[Start of Attachment]

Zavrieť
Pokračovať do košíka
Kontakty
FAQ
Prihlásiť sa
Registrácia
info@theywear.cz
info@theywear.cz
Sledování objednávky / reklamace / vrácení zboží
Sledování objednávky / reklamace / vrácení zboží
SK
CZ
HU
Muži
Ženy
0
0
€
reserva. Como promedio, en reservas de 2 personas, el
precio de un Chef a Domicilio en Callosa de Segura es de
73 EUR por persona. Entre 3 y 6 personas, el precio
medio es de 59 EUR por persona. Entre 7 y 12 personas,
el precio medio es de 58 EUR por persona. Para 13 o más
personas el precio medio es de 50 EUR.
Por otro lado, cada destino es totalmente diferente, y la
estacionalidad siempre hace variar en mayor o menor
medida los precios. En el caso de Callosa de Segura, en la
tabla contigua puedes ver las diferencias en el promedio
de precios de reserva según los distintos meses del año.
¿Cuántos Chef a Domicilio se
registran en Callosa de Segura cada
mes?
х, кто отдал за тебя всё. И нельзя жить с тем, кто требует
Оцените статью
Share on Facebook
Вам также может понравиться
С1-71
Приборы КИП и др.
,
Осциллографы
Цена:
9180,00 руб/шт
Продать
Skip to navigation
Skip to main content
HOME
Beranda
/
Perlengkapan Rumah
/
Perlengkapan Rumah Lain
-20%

[End of Attachment]
[Start of Attachment]

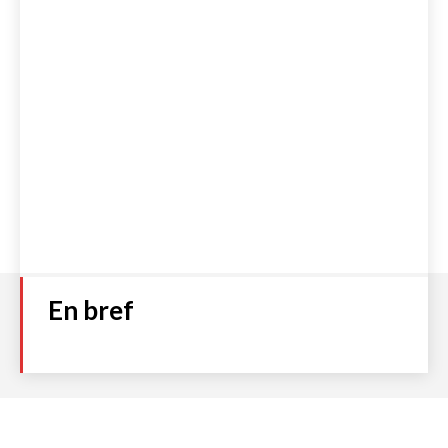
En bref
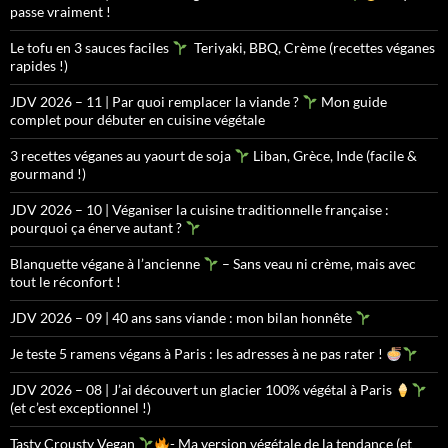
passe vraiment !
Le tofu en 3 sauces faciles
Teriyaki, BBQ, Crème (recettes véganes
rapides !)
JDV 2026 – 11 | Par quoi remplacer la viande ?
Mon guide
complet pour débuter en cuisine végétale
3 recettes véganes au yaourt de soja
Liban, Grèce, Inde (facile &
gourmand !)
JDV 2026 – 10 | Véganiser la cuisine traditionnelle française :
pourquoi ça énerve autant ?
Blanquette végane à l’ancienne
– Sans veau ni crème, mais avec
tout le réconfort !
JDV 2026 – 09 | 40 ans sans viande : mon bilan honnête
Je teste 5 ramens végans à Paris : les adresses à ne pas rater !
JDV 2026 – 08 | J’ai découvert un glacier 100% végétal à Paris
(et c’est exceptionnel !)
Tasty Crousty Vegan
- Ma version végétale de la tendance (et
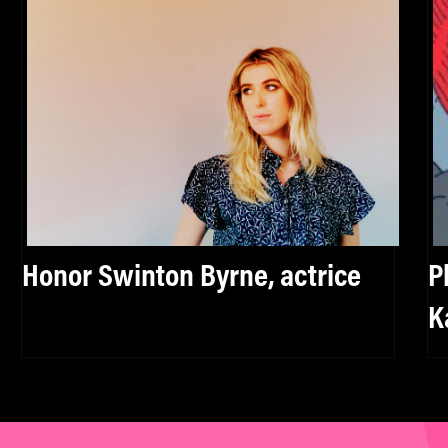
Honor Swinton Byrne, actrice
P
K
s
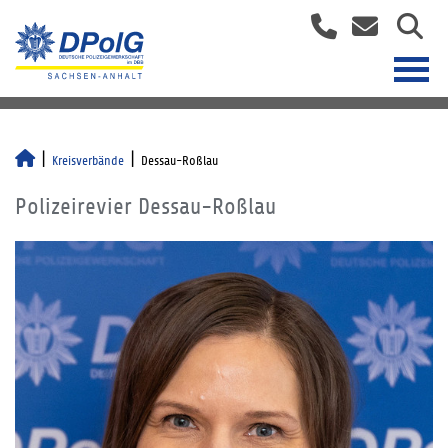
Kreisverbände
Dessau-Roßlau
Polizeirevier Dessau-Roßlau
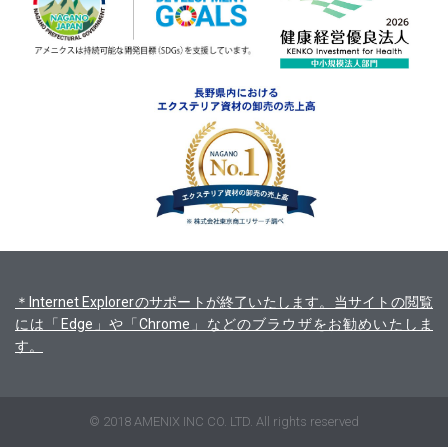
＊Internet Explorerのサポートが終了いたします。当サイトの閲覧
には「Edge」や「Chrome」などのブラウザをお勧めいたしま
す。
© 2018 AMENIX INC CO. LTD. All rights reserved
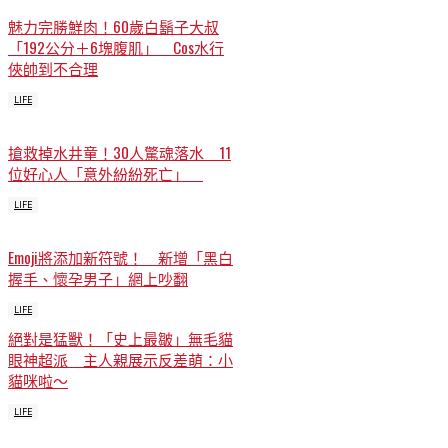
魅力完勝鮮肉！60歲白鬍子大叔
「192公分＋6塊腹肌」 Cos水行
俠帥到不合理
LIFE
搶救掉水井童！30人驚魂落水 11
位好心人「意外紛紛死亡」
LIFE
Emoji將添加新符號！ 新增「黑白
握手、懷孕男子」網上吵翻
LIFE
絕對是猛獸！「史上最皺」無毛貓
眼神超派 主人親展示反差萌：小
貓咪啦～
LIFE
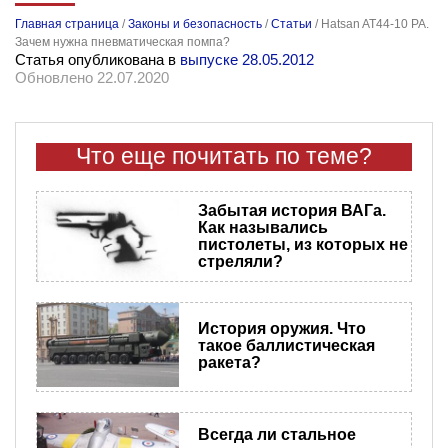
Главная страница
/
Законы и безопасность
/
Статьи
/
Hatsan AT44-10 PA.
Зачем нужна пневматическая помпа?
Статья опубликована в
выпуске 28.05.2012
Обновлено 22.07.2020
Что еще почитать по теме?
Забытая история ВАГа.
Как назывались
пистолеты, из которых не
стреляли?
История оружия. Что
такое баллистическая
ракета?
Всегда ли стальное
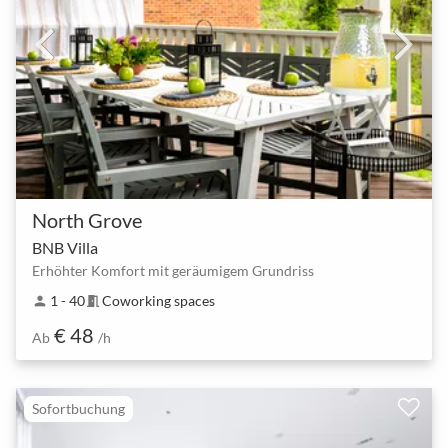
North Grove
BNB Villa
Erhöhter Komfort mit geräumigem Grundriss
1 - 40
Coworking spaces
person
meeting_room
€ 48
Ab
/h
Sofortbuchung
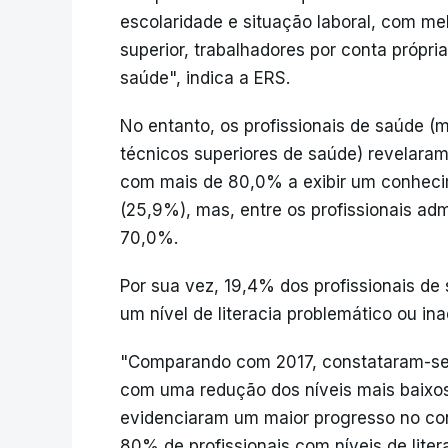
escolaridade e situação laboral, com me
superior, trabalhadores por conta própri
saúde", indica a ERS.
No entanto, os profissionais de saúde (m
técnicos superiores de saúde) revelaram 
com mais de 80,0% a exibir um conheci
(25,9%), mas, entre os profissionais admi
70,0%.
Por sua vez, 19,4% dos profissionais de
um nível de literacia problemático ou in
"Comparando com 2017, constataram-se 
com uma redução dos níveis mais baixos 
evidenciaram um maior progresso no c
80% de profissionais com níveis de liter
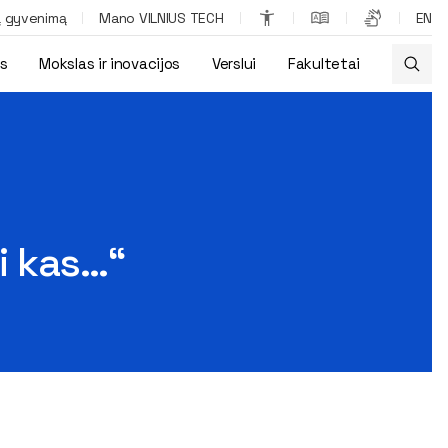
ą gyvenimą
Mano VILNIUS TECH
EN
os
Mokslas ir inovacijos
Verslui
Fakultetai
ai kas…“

[End of Attachment]

#### Your objective
Find how many lines of the entries include the word "personas". The number is the entire reply.

#### Result below
4